* _Given material_
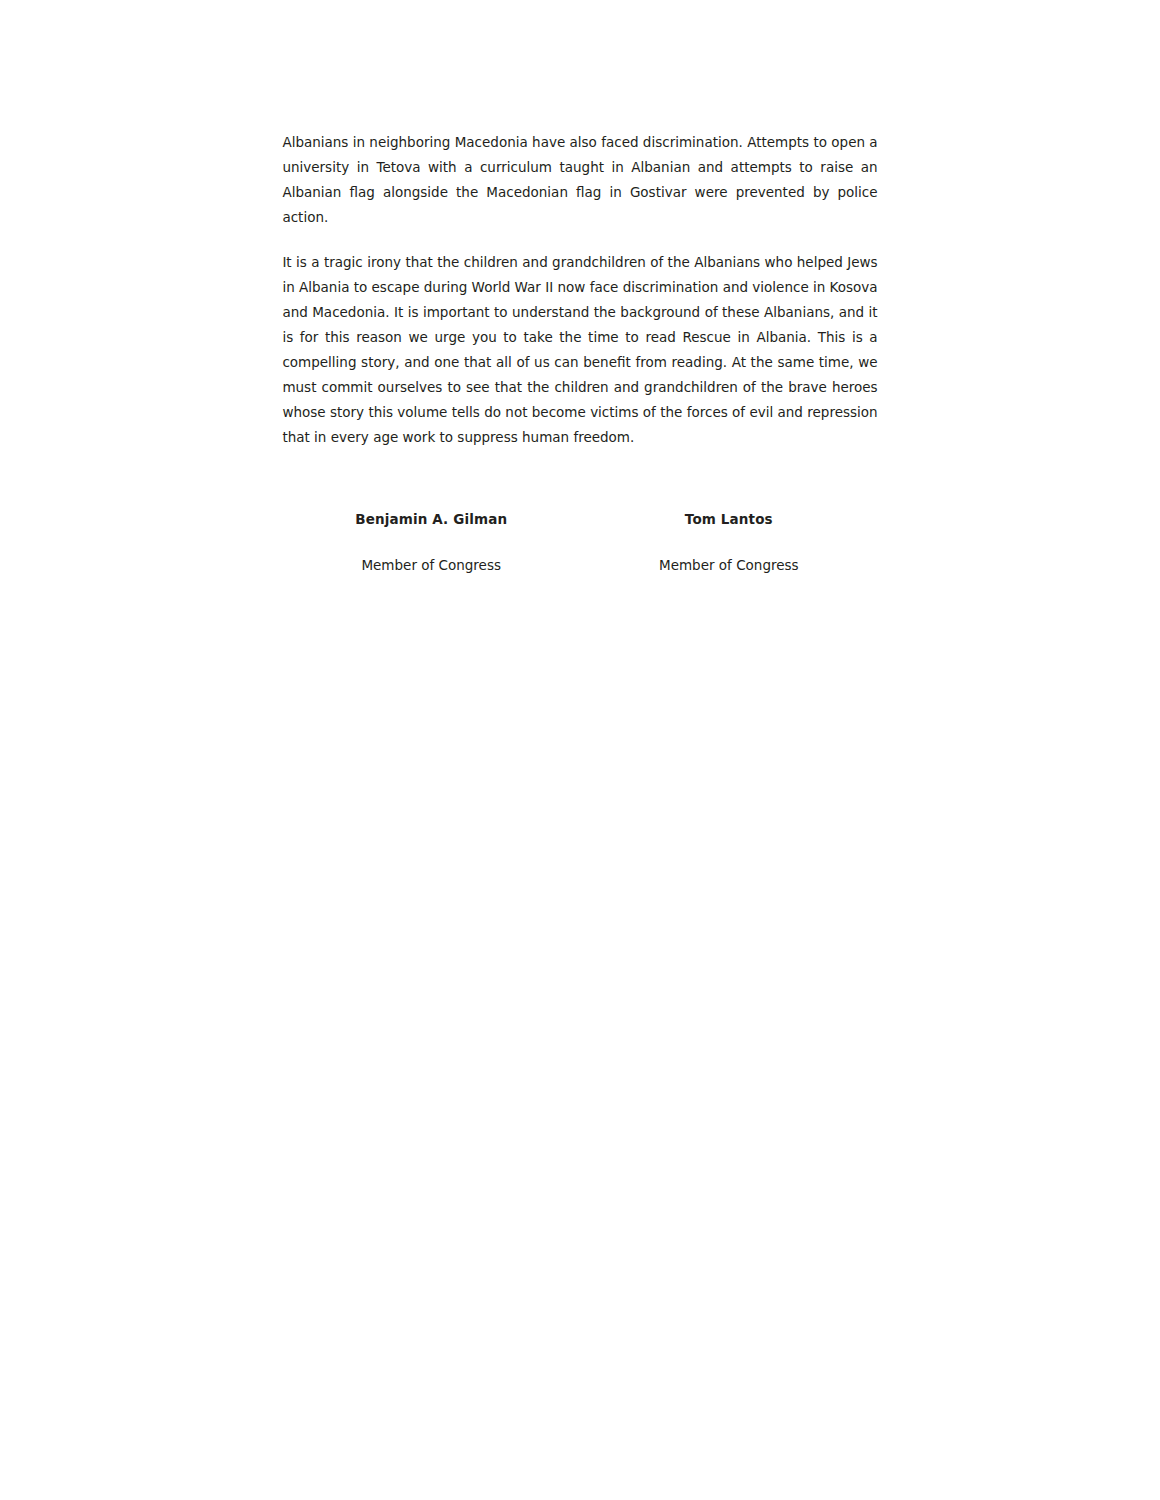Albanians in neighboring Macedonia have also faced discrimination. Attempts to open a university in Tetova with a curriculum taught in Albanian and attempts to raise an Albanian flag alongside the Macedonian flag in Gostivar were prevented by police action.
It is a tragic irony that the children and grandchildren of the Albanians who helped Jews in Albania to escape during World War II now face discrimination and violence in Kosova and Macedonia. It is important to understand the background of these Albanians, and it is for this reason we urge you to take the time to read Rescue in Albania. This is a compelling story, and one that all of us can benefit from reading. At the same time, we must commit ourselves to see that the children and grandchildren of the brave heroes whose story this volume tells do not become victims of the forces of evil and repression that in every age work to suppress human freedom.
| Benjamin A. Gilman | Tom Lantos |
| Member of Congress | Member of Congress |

* _Task to complete_
In the listing above, find the line containing "Tom Lantos |"; that line and every line after it, through the last, are to be retyped exactly.

* _Solution to this problem_
| Benjamin A. Gilman | Tom Lantos |
| Member of Congress | Member of Congress |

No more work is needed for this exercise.